Transcriptomic Signatures of Neuronally Derived Extracellular Vesicles Reveal the Presence of Olfactory Receptors in Clinical Samples from Traumatic Brain Injury Patients

Abstract

Traumatic brain injury (TBI) is defined as an injury to the brain by external forces which can lead to cellular damage and the disruption of normal central nervous system functions. The recently approved blood-based biomarkers GFAP and UCH-L1 can only detect injuries which are detectable on CT, and are not sensitive enough to diagnose milder injuries or concussion. Exosomes are small microvesicles which are released from the cell as a part of extracellular communication in normal as well as diseased states. The objective of this study was to identify the messenger RNA content of the exosomes released by injured neurons to identify new potential blood-based biomarkers for TBI. Human severe traumatic brain injury samples were used for this study. RNA was isolated from neuronal exosomes and total transcriptomic sequencing was performed. RNA sequencing data from neuronal exosomes isolated from serum showed mRNA transcripts of several neuronal genes. In particular, mRNAs of several olfactory receptor genes were present at elevated concentrations in the neuronal exosomes. Some of these genes were OR10A6, OR14A2, OR6F1, OR1B1, and OR1L1. RNA sequencing data from exosomes isolated from CSF showed a similar elevation of these olfactory receptors. We further validated the expression of these samples in serum samples of mild TBI patients, and a similar up-regulation of these olfactory receptors was observed. The data from these experiments suggest that damage to the neurons in the olfactory neuroepithelium as well as in the brain following a TBI may cause the release of mRNA from these receptors in the exosomes. Hence, olfactory receptors can be further explored as biomarkers for the diagnosis of TBI.

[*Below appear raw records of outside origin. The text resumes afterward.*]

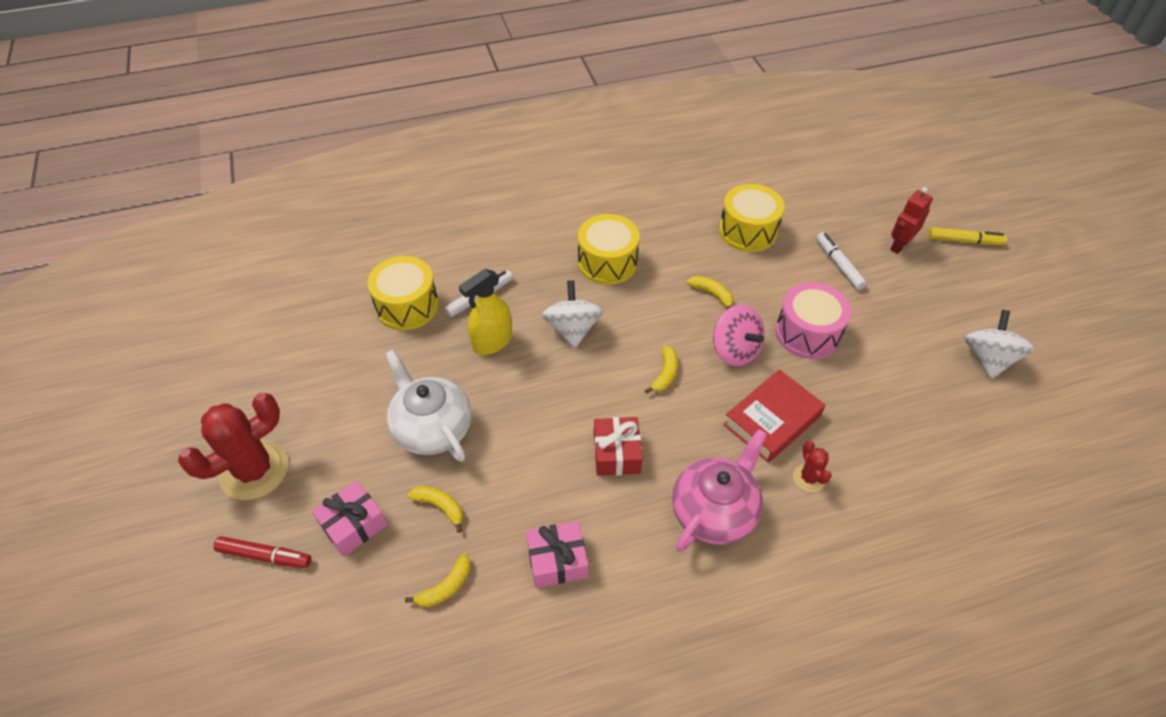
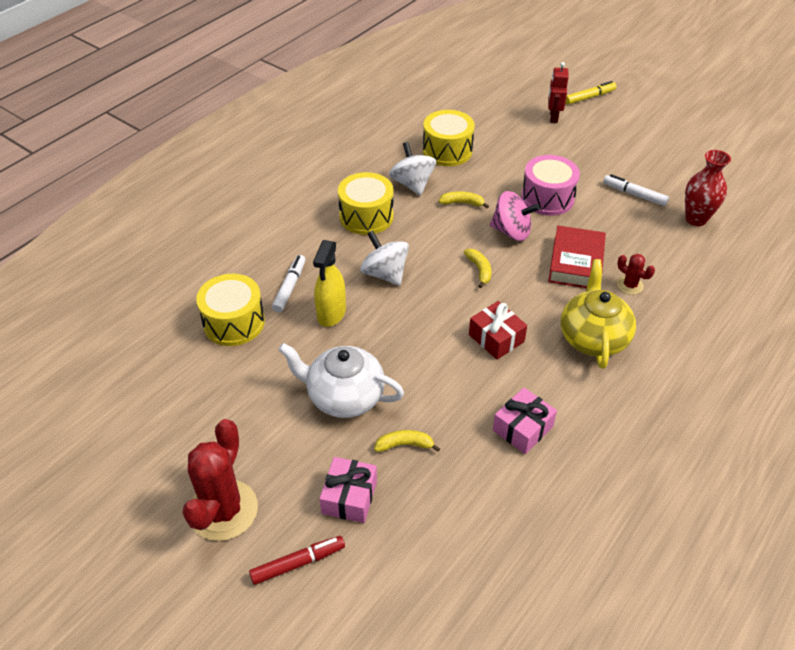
camera: 35 degrees left, 5 degrees down
(446, 587) = (462, 493): yellow banana -> none
(714, 511) = (593, 337): pink teapot -> yellow teapot
(838, 265) = (527, 146): white marker -> white marker (634, 194)
(961, 445) = (696, 219): none -> red vase
(988, 359) = (665, 162): white spinning top -> white spinning top (412, 184)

Keywords: biomarkers; exosomes; traumatic brain injury.

Figure 1

Detection of EVs from serum samples (scale bar = 100 nm). (A) Electron microscopy image of samples after total EV isolation (B) Electron microscopy image of samples after neuronal EV isolation.

Figure 2

Differentially expressed mRNA. (A) Fold change against statistical significance. Red spots represent up-regulated genes with significant differential expression; blue spots are down-regulated genes; and gray spots are genes with non-differential expression. Dotted line represents the threshold for level of significance (p < 0.05) (B) Heat map of gene expression data from neuronally derived EVs. Heat plot depicts 99 differentially expressed mRNA genes. Each column represents one sample; each row represents one gene.

Figure 3

Bubble plots of KEGG and GO mRNA gene enrichment analysis. (A) KEGG analysis showing olfactory transduction pathway as highly enriched. (B) GO analysis showing olfactory receptor activity as one of the most significant.

Figure 4

Expression of olfactory receptor genes in sTBI and non-TBI control samples. (A) OR1L1 expression in sTBI and non-TBI controls (p = 0.0359, N = 5). (B) OR4C13 expression in sTBI and non-TBI controls (p = 0.0053, N = 5).

Figure 5

Expression of olfactory receptor genes OR1L1 and OR4C13. (A) OR1L1 expression in mTBI and non-TBI control samples (p < 0.001, N = 5). (B) OR4C13 expression in mTBI and non-TBI control samples (p < 0.001, N = 37 (mTBI), n = 10 (controls)).